In the 60s the blows were political and violent — the assassinations of the Kennedys, King, Malcolm. America was not supposed to be like that. Now it is the grind of a slowly changing economy — life paths that seemed settled, now without foundation. The other night I heard CNN’s chief economic correspondent talking about just this moment. He said the only way ahead is retraining — people taking a year or more out of their lives to gain new skills. Maybe. But in our world, on our watch, it is education. Are we helping the next generation face the world that is proving so daunting to their parents? Preparing both in terms of skills and in mindset? Are we giving them examples of coping? Finding a way out of no way? Of not so much heroism as resilience? The other day I met a music professor who teaches a college course on music and the holocaust. He said that a few of the musicians who played in an orchestra at Auchwitz are still alive — especially one 107 year old pianist who is a dynamo, a force of nature. We need her story — not about what she did in the camps, but how she embraced life after.

Can you all think of books that give kids examples like that of resilience — not Rosa or Claudette (someone who takes a risk to change the world) but someone who, facing a changing world, finds a way to survive, ride the tides, and make the best of the challenge?

After writing this post I came across this article:
What are your books doing to help engage precollege kids and prepare them for the world?


  1. Hmmm, what interesting questions. For the first one, I immediately thought of a fiction title (oops)–Hattie Big Sky by Kirby Larson. The problem is that books that speak to resilience, I think, are often called “quiet” books and may be harder to sell.

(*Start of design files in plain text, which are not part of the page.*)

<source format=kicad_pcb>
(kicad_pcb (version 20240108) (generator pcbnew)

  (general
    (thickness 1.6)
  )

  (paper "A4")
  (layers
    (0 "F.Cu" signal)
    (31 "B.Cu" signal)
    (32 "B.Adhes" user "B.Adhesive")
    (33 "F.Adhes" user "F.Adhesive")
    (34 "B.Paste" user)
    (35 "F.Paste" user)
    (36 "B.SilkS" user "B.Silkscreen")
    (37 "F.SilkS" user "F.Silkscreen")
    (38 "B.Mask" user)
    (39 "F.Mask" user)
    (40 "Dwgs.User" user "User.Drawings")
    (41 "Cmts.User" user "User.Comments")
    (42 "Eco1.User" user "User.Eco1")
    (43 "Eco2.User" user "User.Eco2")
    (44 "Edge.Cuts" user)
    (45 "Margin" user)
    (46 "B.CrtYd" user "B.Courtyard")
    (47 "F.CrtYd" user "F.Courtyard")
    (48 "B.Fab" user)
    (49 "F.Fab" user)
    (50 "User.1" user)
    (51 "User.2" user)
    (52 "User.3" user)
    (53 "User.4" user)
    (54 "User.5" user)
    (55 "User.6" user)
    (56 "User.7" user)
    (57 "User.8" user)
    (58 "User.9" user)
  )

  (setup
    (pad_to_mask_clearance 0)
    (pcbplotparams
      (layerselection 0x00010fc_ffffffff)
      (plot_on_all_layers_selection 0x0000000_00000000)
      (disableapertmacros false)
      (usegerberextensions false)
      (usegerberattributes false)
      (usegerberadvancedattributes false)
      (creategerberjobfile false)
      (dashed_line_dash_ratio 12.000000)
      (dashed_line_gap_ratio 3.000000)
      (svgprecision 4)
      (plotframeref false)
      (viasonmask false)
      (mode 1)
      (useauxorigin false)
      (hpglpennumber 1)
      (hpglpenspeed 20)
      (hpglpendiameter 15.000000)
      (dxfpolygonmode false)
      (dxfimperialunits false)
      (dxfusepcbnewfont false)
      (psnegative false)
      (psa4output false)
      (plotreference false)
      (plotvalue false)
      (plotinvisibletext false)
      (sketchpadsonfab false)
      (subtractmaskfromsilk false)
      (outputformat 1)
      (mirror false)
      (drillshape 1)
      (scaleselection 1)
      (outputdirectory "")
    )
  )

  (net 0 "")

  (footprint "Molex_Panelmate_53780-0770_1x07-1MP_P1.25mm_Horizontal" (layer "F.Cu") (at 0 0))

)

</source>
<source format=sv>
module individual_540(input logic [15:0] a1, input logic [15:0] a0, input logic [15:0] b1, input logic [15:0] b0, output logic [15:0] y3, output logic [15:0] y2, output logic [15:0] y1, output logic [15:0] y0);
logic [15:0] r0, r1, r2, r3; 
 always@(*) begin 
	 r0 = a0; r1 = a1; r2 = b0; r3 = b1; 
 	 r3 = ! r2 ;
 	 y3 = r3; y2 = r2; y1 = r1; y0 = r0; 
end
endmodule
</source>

    On the second question, I think it’s important for books to ask open-ended questions and not necessarily give all the answers–to acknowledge the complexity of whatever issue is being covered and invite the reader to make up his or her own mind…

  2. Shirley Budhos says:

    News of states’ recent moves to eliminate teachers’ collective bargaining rights and Hugh Carey’s’s death recalled the 1970s when New York City was on the brink of bankruptcy and Carey came into office and worked to bring together business and labor to reduce the fiscal crisis. By that time, thousands of public school teachers, as well a CUNY faculty lost their jobs, and many seeking work relocated to states as far as Oregon.

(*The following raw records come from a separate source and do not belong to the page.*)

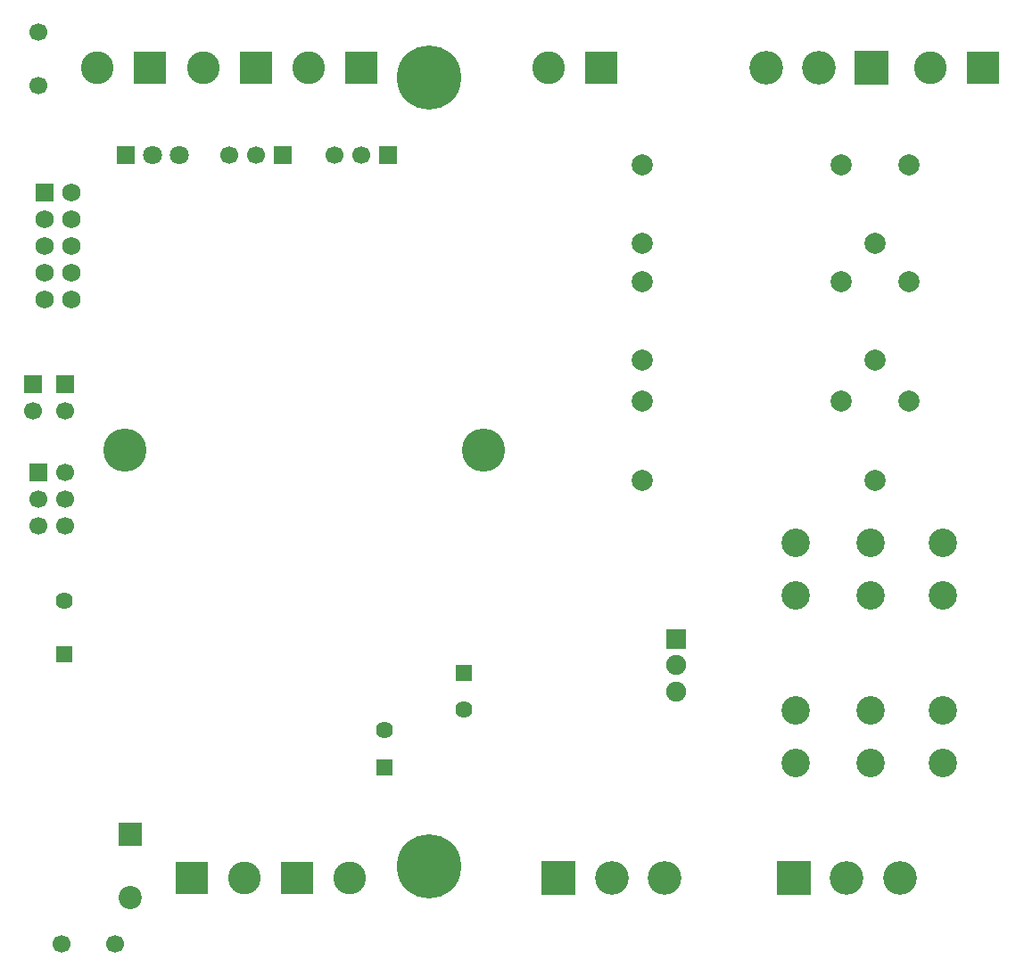
<source format=gbs>
G04 Layer_Color=16711935*
%FSLAX24Y24*%
%MOIN*%
G70*
G01*
G75*
%ADD69C,0.0748*%
%ADD126C,0.2402*%
%ADD127C,0.1614*%
%ADD128R,0.1220X0.1220*%
%ADD129C,0.1220*%
%ADD130R,0.0669X0.0669*%
%ADD131C,0.0669*%
%ADD132C,0.1261*%
%ADD133R,0.1261X0.1261*%
%ADD134C,0.0710*%
%ADD135R,0.0710X0.0710*%
%ADD136R,0.0669X0.0669*%
%ADD137R,0.0748X0.0748*%
%ADD138R,0.0866X0.0866*%
%ADD139C,0.0866*%
%ADD140C,0.0787*%
%ADD141C,0.1063*%
%ADD142C,0.0639*%
%ADD143R,0.0639X0.0639*%
%ADD144C,0.0680*%
%ADD145R,0.0680X0.0680*%
D69*
X49065Y22736D02*
D03*
Y21752D02*
D03*
D126*
X39818Y15198D02*
D03*
Y44725D02*
D03*
D127*
X28460Y30778D02*
D03*
X41846D02*
D03*
D128*
X37283Y45069D02*
D03*
X33346D02*
D03*
X29409D02*
D03*
X46260D02*
D03*
X60532D02*
D03*
X34882Y14774D02*
D03*
X30945D02*
D03*
D129*
X35315Y45069D02*
D03*
X31378D02*
D03*
X27441D02*
D03*
X44291D02*
D03*
X58563D02*
D03*
X36850Y14774D02*
D03*
X32913D02*
D03*
D130*
X25220Y29931D02*
D03*
X25039Y33248D02*
D03*
X26240D02*
D03*
D131*
X25220Y28931D02*
D03*
X26220Y29931D02*
D03*
Y28931D02*
D03*
X25220Y27931D02*
D03*
X26220D02*
D03*
X32350Y41801D02*
D03*
X33350D02*
D03*
X36287D02*
D03*
X37287D02*
D03*
X25039Y32248D02*
D03*
X26240D02*
D03*
X26100Y12313D02*
D03*
X28100D02*
D03*
X25217Y44407D02*
D03*
Y46407D02*
D03*
D132*
X52421Y45069D02*
D03*
X54390D02*
D03*
X48612Y14774D02*
D03*
X46644D02*
D03*
X57411D02*
D03*
X55443D02*
D03*
D133*
X56358Y45069D02*
D03*
X44675Y14774D02*
D03*
X53474D02*
D03*
D134*
X29484Y41801D02*
D03*
X30484D02*
D03*
D135*
X28484D02*
D03*
D136*
X34350D02*
D03*
X38287D02*
D03*
D137*
X49065Y23720D02*
D03*
D138*
X28661Y16398D02*
D03*
D139*
Y14035D02*
D03*
D140*
X57756Y41457D02*
D03*
X56496Y38504D02*
D03*
X55236Y41457D02*
D03*
X47795D02*
D03*
Y38504D02*
D03*
X57756Y37087D02*
D03*
X56496Y34134D02*
D03*
X55236Y37087D02*
D03*
X47795D02*
D03*
Y34134D02*
D03*
X57756Y32598D02*
D03*
X56496Y29646D02*
D03*
X55236Y32598D02*
D03*
X47795D02*
D03*
Y29646D02*
D03*
D141*
X53543Y21043D02*
D03*
Y19075D02*
D03*
Y27303D02*
D03*
Y25335D02*
D03*
X56339Y21043D02*
D03*
Y19075D02*
D03*
Y27303D02*
D03*
Y25335D02*
D03*
X59016Y21043D02*
D03*
Y19075D02*
D03*
Y27303D02*
D03*
Y25335D02*
D03*
D142*
X41122Y21063D02*
D03*
X26191Y25150D02*
D03*
X38169Y20295D02*
D03*
D143*
X41122Y22441D02*
D03*
X26191Y23150D02*
D03*
X38169Y18917D02*
D03*
D144*
X25472Y39423D02*
D03*
Y36423D02*
D03*
Y37423D02*
D03*
X26472Y39423D02*
D03*
Y40423D02*
D03*
Y36423D02*
D03*
Y37423D02*
D03*
X25472Y38423D02*
D03*
X26472D02*
D03*
D145*
X25472Y40423D02*
D03*
M02*

</source>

    In NYC class size increased and arts programs declined. A generation of teachers realized they were expendable when city government and business colluded under Nelson Rockefeller’s administration.

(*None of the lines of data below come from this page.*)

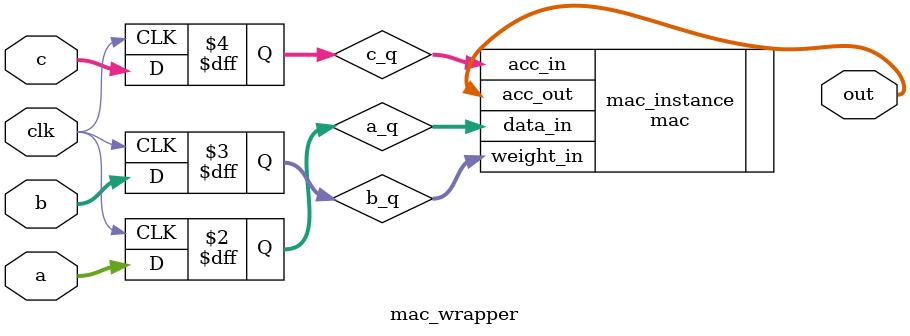
<source format=v>
module mac_wrapper (clk, out, a, b, c);

parameter bw = 4;
parameter psum_bw = 16;

output [psum_bw-1:0] out;
input  [bw-1:0] a;
input  [bw-1:0] b;
input  [psum_bw-1:0] c;
input  clk;

reg    [bw-1:0] a_q;
reg    [bw-1:0] b_q;
reg    [psum_bw-1:0] c_q;

mac #(.DATA_WIDTH(bw), .SUM_WIDTH(psum_bw)) mac_instance (
        .data_in(a_q), 
        .weight_in(b_q),
        .acc_in(c_q),
	.acc_out(out)
); 

always @ (posedge clk) begin
        b_q  <= b;
        a_q  <= a;
        c_q  <= c;
end

endmodule

</source>
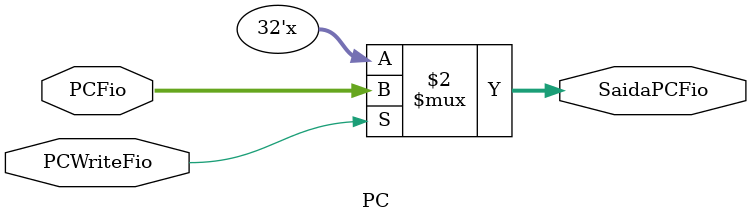
<source format=v>
module PC( input wire [0:0] PCWriteFio, input wire [31:0] PCFio, output reg [31:0] SaidaPCFio);
	
	always begin 
	
		case(PCWriteFio)

			1'b1:
			begin
				SaidaPCFio <= PCFio;
			end	
		
		endcase

	end
	
endmodule 
</source>
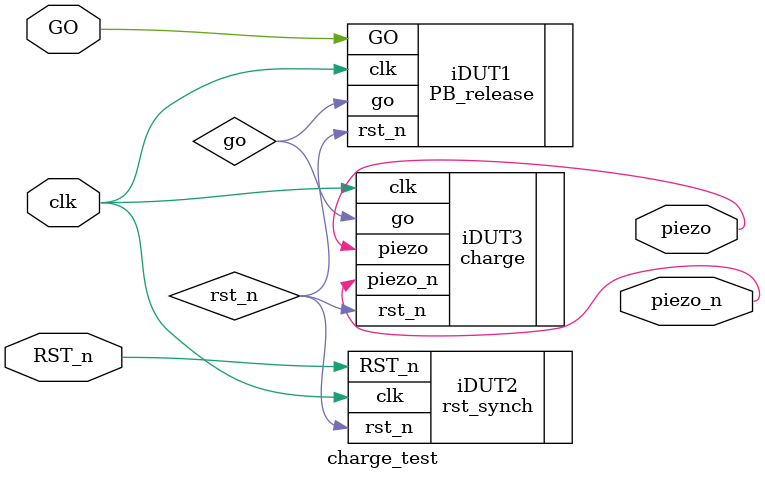
<source format=sv>
module charge_test(GO, clk, RST_n, piezo, piezo_n);

input GO;
input clk;
input RST_n;
output piezo, piezo_n;


logic go;
logic rst_n;

PB_release iDUT1(.clk(clk), .GO(GO), .rst_n(rst_n), .go(go));

rst_synch iDUT2(.RST_n(RST_n), .clk(clk), .rst_n(rst_n));

charge iDUT3(.clk(clk), .rst_n(rst_n), .go(go), .piezo(piezo), .piezo_n(piezo_n));

endmodule
</source>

    In 1978, when NYC licensed teachers were recalled, like longshoremen waiting for work, they converged at the famous 110 Livingston St. Board of Education Headquarters, crowding the halls, sitting on staircases, floors to await assignments; a refusal to serve in a designated school meant losing their license. Waiting all day to be interviewed, they exchanged stories of relocation, working in supermarkets, factories, retail stores, babysitting to support their families.

    In those days the blows were political and financial and left indelible markings on a generation whose parents and grandparents survived the Great Depression. And, today, again, the unemployed, the professionals, the manual workers reinvent their lives, if possible, by relocating in search of work. There will be many books written about this sad adventure, perhaps by another John Steinbeck.

  3. Marc Aronson says:

    hey fiction is welcome here when it fits. Yes, of course, open ended is right. Resilience can seem quiet, confined to wise old grandmothers in many books, or whittling grandads in books from another era.

  4. Marc Aronson says:

    I wonder if this crunch will indeed create a new generation of social realistic fiction — for adults or teenagers. Contempory poverty does appear in some YA novels, but so far more often as a background to stories of emotional or physical abuse more than in the pure toll it takes.